Bij een asbestgehalte groter dan de helft van de interventiewaarde is formeel een nader onderzoek asbest verplicht. Hunneman adviseert echter om de aangetroffen asbestverontreiniging in de drupzone van RE-04 (circa 10 m3), voorafgaand aan de sloop, onder milieukundige begeleiding te verwijderen, en de vrijkomende grond ter verwerking af te voeren. Voorafgaand aan de uitvoering dient een beknopt plan van aanpak te worden ingediend bij het bevoegd gezag Wbb (Gemeente Renswoude).
Zowel de ruimtelijke ordening als het milieubeleid stellen zich ten doel een goede kwaliteit van het leefmilieu te handhaven en te bevorderen. Dit gebeurt onder andere door milieuzonering. Onder milieuzonering verstaan we het aanbrengen van een voldoende ruimtelijke scheiding tussen milieubelastende bedrijven of inrichtingen enerzijds en milieugevoelige functies als wonen en recreëren anderzijds. De ruimtelijke scheiding bestaat doorgaans uit het aanhouden van een bepaalde afstand tussen milieubelastende en milieugevoelige functies. Die onderlinge afstand moet groter zijn naarmate de milieubelastende functie het milieu sterker belast.
Milieuzonering heeft twee doelen:
Voor het bepalen van de aan te houden afstanden wordt de daarvoor algemeen aanvaarde VNG-uitgave 'Bedrijven en Milieuzonering' uit 2009 gebruikt. Deze uitgave bevat een lijst, waarin voor een hele reeks van milieubelastende activiteiten (naar SBI-code gerangschikt) richtafstanden zijn gegeven ten opzichte van milieugevoelige functies. De lijst geeft richtafstanden voor de ruimtelijk relevante milieuaspecten geur, stof, geluid en gevaar.

---------------

**OPDRACHT:** Neem het volledige tekstfragment hierboven woord voor woord over. De regels zijn apart materiaal en horen niet bij het tekstfragment.

**GEGEVEN INFORMATIE:**

---------------

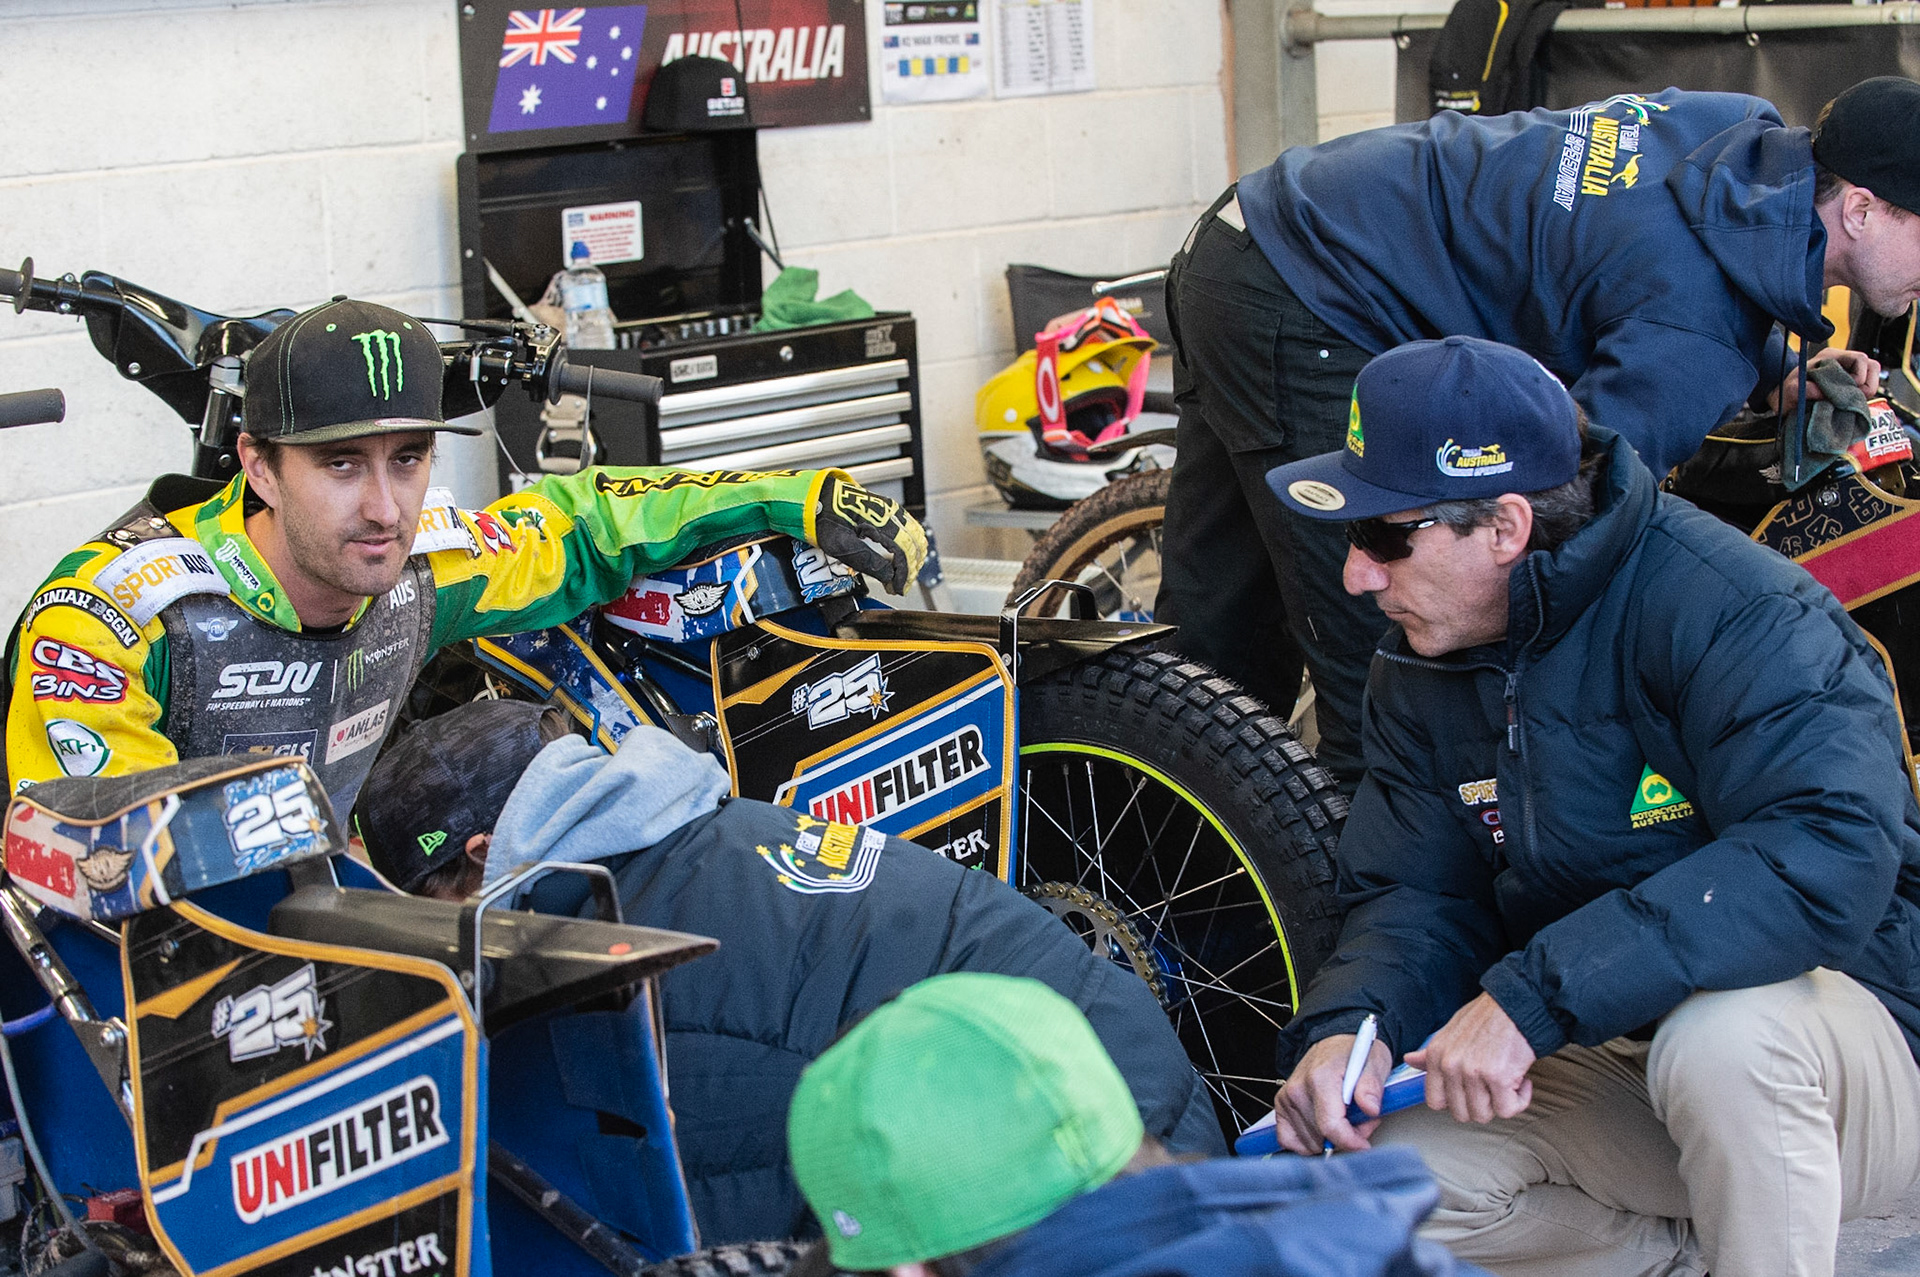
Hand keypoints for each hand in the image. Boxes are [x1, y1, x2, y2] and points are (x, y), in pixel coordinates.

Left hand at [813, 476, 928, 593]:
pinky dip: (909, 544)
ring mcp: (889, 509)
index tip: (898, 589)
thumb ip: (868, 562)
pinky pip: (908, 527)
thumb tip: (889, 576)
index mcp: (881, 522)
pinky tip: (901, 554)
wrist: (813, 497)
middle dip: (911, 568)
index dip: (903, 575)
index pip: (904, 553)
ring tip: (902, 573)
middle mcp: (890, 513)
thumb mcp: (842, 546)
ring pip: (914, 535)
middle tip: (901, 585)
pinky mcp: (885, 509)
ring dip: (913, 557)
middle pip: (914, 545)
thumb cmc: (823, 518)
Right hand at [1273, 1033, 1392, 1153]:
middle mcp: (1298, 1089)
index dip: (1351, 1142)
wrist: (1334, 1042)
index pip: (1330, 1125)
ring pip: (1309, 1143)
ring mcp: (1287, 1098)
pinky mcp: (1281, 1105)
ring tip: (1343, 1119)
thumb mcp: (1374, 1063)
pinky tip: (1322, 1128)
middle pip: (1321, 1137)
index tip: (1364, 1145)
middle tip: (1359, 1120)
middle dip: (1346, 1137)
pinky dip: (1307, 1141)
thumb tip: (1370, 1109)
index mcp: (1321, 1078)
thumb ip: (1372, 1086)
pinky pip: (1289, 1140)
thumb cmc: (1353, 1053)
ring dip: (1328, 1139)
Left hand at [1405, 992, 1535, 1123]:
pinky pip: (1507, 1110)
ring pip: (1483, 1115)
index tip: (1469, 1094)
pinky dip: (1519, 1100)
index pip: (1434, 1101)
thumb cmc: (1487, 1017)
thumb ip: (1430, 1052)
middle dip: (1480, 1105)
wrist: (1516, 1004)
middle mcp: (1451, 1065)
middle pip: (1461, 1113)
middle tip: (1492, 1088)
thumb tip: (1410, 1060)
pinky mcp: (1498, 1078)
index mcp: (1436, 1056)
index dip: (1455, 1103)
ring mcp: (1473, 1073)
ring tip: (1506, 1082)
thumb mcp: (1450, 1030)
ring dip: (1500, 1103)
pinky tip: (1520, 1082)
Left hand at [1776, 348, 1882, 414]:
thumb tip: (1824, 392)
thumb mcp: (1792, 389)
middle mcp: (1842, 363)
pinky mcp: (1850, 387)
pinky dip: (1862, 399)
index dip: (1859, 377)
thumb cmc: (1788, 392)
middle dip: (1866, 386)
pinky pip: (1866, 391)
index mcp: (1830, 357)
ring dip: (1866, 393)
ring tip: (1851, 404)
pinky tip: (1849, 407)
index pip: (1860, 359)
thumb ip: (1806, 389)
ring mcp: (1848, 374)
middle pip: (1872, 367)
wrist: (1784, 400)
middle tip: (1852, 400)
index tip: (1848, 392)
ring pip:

---------------

**UITWERKING:**
Bij een asbestgehalte groter dan de helft van de interventiewaarde is formeel een nader onderzoek asbest verplicht. Hunneman adviseert echter om de aangetroffen asbestverontreiniging in de drupzone van RE-04 (circa 10 m3), voorafgaand aan de sloop, onder milieukundige begeleiding te verwijderen, en de vrijkomende grond ter verwerking af te voeren. Voorafgaand aan de uitvoering dient een beknopt plan van aanpak te worden ingediend bij het bevoegd gezag Wbb (Gemeente Renswoude).
Zowel de ruimtelijke ordening als het milieubeleid stellen zich ten doel een goede kwaliteit van het leefmilieu te handhaven en te bevorderen. Dit gebeurt onder andere door milieuzonering. Onder milieuzonering verstaan we het aanbrengen van een voldoende ruimtelijke scheiding tussen milieubelastende bedrijven of inrichtingen enerzijds en milieugevoelige functies als wonen en recreëren anderzijds. De ruimtelijke scheiding bestaat doorgaans uit het aanhouden van een bepaalde afstand tussen milieubelastende en milieugevoelige functies. Die onderlinge afstand moet groter zijn naarmate de milieubelastende functie het milieu sterker belast.
Milieuzonering heeft twee doelen:
Voor het bepalen van de aan te houden afstanden wordt de daarvoor algemeen aanvaarde VNG-uitgave 'Bedrijven en Milieuzonering' uit 2009 gebruikt. Deze uitgave bevat een lijst, waarin voor een hele reeks van milieubelastende activiteiten (naar SBI-code gerangschikt) richtafstanden zijn gegeven ten opzichte van milieugevoelige functies. De lijst geeft richtafstanden voor de ruimtelijk relevante milieuaspecten geur, stof, geluid en gevaar.